## Requirement:
Tally how many lines in the data below include "right", then please reply with only that figure.

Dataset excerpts
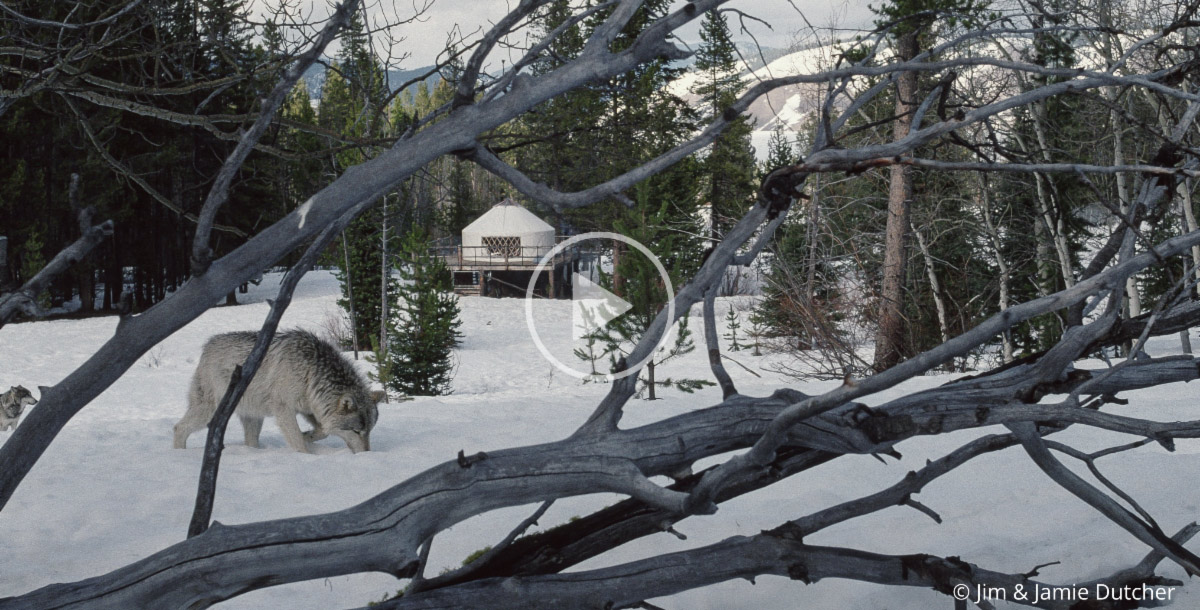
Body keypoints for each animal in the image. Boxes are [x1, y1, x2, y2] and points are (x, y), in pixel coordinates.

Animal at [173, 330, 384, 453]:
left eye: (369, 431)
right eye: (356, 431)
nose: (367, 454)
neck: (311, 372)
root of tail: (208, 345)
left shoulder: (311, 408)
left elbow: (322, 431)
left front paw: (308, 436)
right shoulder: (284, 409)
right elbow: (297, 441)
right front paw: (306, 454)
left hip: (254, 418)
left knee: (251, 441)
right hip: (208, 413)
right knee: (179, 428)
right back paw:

## Answer to the exercise:
7